CROPPING

Understand snail movements key to effective control

MORE effective snail baiting programs is a key aim of research being conducted by the Western Australian Department of Agriculture and Food to better control the pest.

David Cussons
Understand snail movements key to effective control

Small pointed snails cost WA grain growers more than $4 million a year through grain contamination, as they can climb into the grain head or stem and be harvested.

Better understanding their movements is the key to more effective management programs says Department entomologist and project leader Svetlana Micic. 

“We want to know where the snails are so baits can be targeted within paddocks, because currently farmers have to pretty much blanket bait as it’s very difficult to determine the location of snails,” Ms Micic told Farming Ahead.

“We’re hoping that if we can map snails in a paddock, we can then use variable technologies to target higher rates of baits to where snail densities are greatest."

The research initially involved taking time lapse videos in a South Coast barley crop over six months to track snail movements within crops.

“The literature says as conditions get hotter, snails either burrow under the ground or climb up to aestivate, which is a period of dormancy,” Ms Micic says.

“However, our research showed they did move, especially early in the morning, from 2am to 6am, and they didn’t stop moving until the sun came up.”

Department senior researcher John Moore, who is responsible for the project’s technology, said while the videos revealed snails regularly climbed plant stems, they didn’t always move to the grain head, where they could be harvested with the grain.

“This year there were only low levels of snails in commercially harvested grain near the trial site, even though there were obviously high levels of snails present,” Mr Moore said. “Last year there were higher levels of snail contamination in similar situations.”

In the next stage of research, the department will use smart phones attached to small, roving vehicles to video and monitor infestations over a wide area at night, when snails have been shown to be most active and can be more easily detected by the technology.

The observations will be used to develop a model of the conditions when snails are more likely to affect the grain head, leading to potential contamination of harvested grain.

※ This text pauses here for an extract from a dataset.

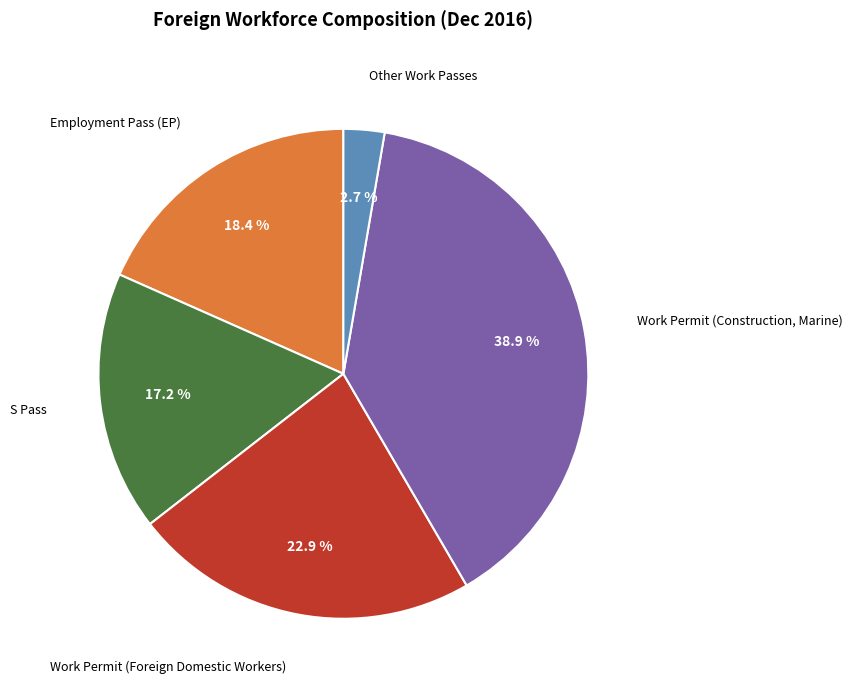

Do Other Work Passes and Work Permit (Foreign Domestic Workers) together represent more than half of the pie?

No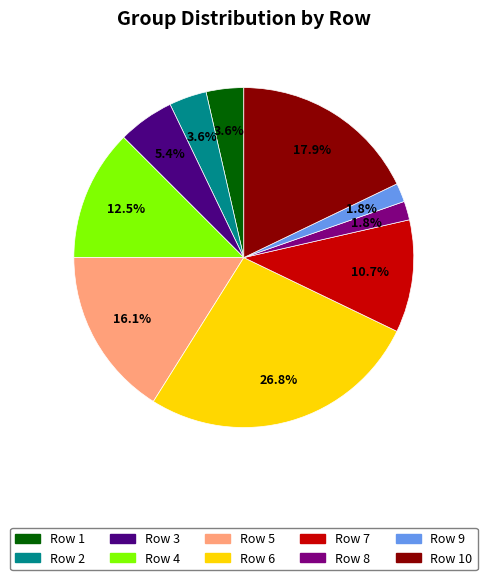

Count the number of slices in the pie.

10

Department researchers are also developing smart phone cameras and devices to take images of snails found in grain as it is being harvested.

Ms Micic said the aim was to eventually develop an algorithm to detect snails automatically during harvest to determine whether the grain will meet market thresholds for the pest.

“When the harvester is operating, it would allow for detection of snails as they’re going into the bin of the harvester, and from there you can map where they were in the paddock,” she says.

“That will also give an indication of how much snail contamination is in the harvested grain, so farmers know whether they need to clean the grain or not.”